Investors involved in the current court case being heard in the High Court at Auckland are drawn from a different tranche of investors and have their identities protected by suppression orders.

But these 1998 draft papers, obtained by the National Business Review, outline the deal for six joint venture partners to sign up to buy rights to 740ha in the Trinity scheme, backed by an opinion from major accountancy firm Ernst & Young.

The documents show investors, using a company called Roxburgh Forest, bought a 50 year licence to grow douglas fir trees on land near Roxburgh in the South Island owned by Anglican church-linked charity Trinity Foundation No 2, with an agreement to pay a licence fee of about $2 million per hectare plus GST only due in 2048 when the trees were harvested.
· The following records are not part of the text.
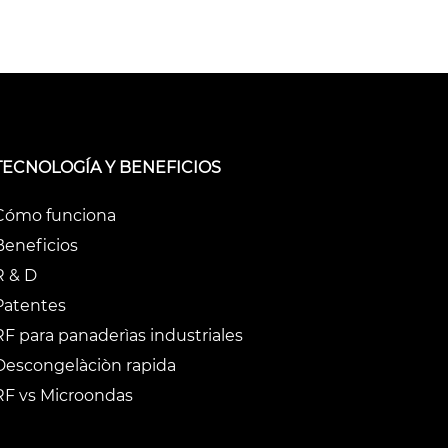
TECNOLOGÍA Y BENEFICIOS
Cómo funciona
Beneficios
R & D
Patentes
RF para panaderìas industriales
Descongelàciòn rapida
RF vs Microondas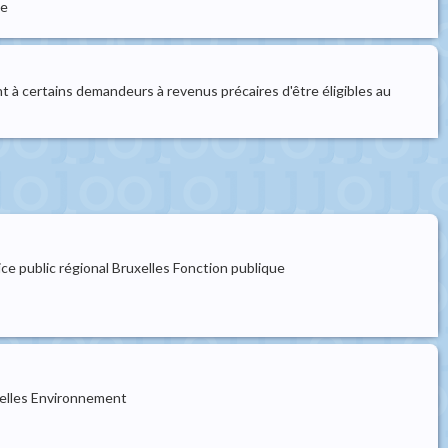
ge
nt à certains demandeurs à revenus précaires d'être éligibles au
ce public régional Bruxelles Fonction publique
xelles Environnement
The proposed investors were:

  • Greentree Enterprises and Dougfirco, companies owned by Graeme and Lynn Turner;
  • Metro Resources, a company owned by wealthy Wellington fishing entrepreneur George Stavrinos and his wife Helen;
  • DF Forestry Holdings, owned by interests of Mark Hotchin and his brother John, a director of Vending Technologies;
  • Acumen Investments, owned by Mr Coldicutt, a former partner of Knight Coldicutt and Staples Rodway accountant Rob Matthew; and
  • Southern Oaks, a company linked to family-owned air conditioning company Holyoake Industries.

Both Acumen and Southern Oaks said they had not gone ahead with the deal.

But other potential investors may have been reassured by a 23-page tax opinion from Ernst & Young partner Andrew Tauber, who the company said has now left and is working for himself.

The opinion advised that the JV partners in Roxburgh could claim deductions on the depreciation of the licence to grow the trees, known as a fixed life intangible property (Flip) deduction.

The total amount of the annual deduction for all six investors was estimated at $30 million per year, but this depended on Roxburgh being seen to be carrying on a "business" for tax purposes.

The ways Roxburgh could demonstrate this included the fact it has the right to purchase the property (after buying an option for $1000), it can access the property for inspection and the forestry manager has to report to Roxburgh.

"Where Roxburgh has compared this transaction with similar forms of forestry businesses available and has evidence that shows this business opportunity is favourable on commercial terms along, the commissioner would have difficulty [attacking it as tax avoidance]," Tauber writes.

The draft contract sets out details of the most controversial feature of the investment product, an insurance policy which guaranteed investors they would be able to pay the licence premium in 2048 regardless of the income generated by harvesting the trees.

Companies Office records show the sole director and shareholder of Roxburgh Forest is accountant Mark Talbot, now the chief financial officer of Ilion Technology, the battery company formerly owned by Robin Johannink and now helmed by Murray Haszard.

Talbot said he no longer had the role.

Meanwhile, this week Inland Revenue general manager of policy Robin Oliver has given evidence in the test case taken by a group of shareholders who are challenging the IRD's decision to disallow their deductions.